ARTIS is a consortium of research institutions in the social sciences, Art History, Philosophy, Art Education, and Art and Cultural Policy. The project aims to integrate state-of-the-art empirical approaches from psychology, neuroscience, and phenomenology to conduct a series of investigations that identify specific types of experiences with art.

 

 

ReInHerit

ReInHerit is an Horizon2020 project that aspires to disrupt the current status quo of communication, collaboration, and innovation exchange between museums and cultural heritage sites, in a sense that it will connect cultural heritage collections and sites and present Europe’s tangible and intangible heritage to citizens and tourists in their broader historical and geographical contexts. The project proposes a very innovative model of sustainable heritage management through which a dynamic network will be born.

 

 

SPICE Project

SPICE project aims to foster diverse participation in the cultural heritage domain via citizen curation, where citizen groups will share and compare their interpretations of cultural objects with other groups. Various tools will assist citizens in this process, helping them build a representation of themselves and appreciate variety and similarity across groups to enhance social cohesion.

 

 

VAST’s project partners Fairy Tale Museum of Cyprus and NOVA University of Lisbon launched a new online survey about the Experts’ Perceptions of Values in Fairy Tales.

The survey’s goal is to explore how values found in fairy tales are interpreted and communicated through various activities and exhibits. Moreover, the survey aims to understand experts’ and stakeholders’ needs regarding the digital tools that could help them in their work to analyse and communicate values.

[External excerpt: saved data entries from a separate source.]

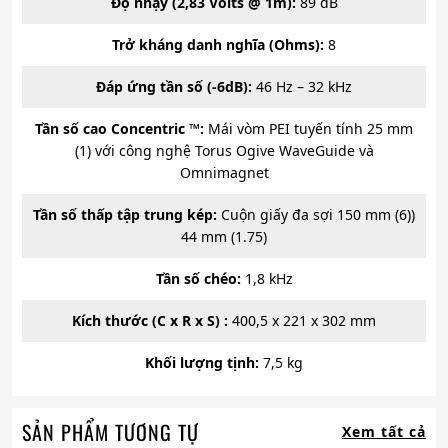
Độ nhạy (2,83 Volts @ 1m):
89 dB
Trở kháng danh nghĩa (Ohms):
8
Đáp ứng tần số (-6dB):
46 Hz – 32 kHz
Tần số cao Concentric ™:
Mái vòm PEI tuyến tính 25 mm
(1) với công nghệ Torus Ogive WaveGuide và
Omnimagnet
Tần số thấp tập trung kép:
Cuộn giấy đa sợi 150 mm (6))
44 mm (1.75)
Tần số chéo:
1,8 kHz
Kích thước (C x R x S) :
400,5 x 221 x 302 mm
Khối lượng tịnh:
7,5 kg
SẢN PHẨM TƯƠNG TỰ
Xem tất cả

To access the survey, visit this link https://platform.vast-project.eu/cultural-heritage-experts-experiences/ and choose your preferred language at the right of the page header.

 

Aiming to offer expanded facilities to the VAST Platform’s users, the project’s technical experts keep working on continuous updates of the Digital Platform.

 

On 27 October 2022, VAST Project announced a new version of the annotation tool, which now supports audio/video file uploading. From now on, all modalities (text, image, audio, video) are supported, while the audio/video files can be played & annotated from inside the tool.

The supported types per modality are the following:
Text:        “text/plain, “text/xml,”
Image:   “image/jpeg,” “image/png,” “image/gif,” “image/tiff,” “image/webp,” “image/svg+xml.”
Audio:    “audio/mpeg”, “audio/ogg”, “audio/x-wav”, “audio/mp4”
Video:    “video/mp4”, “video/webm”, “video/ogg”,
Through this announcement, VAST Project was delighted to contribute to the Unesco Worlddayforaudiovisualheritage, celebrated annually on 27 October.

Direct link to the newly updated annotation Platform: https://annotation.vast-project.eu/auth/login

 

 

VAST Project launched a new animated video on 24 October 2022, highlighting the importance of value appropriation through space and time for our life in modern society and how VAST’s study and methodology shed light on this research field.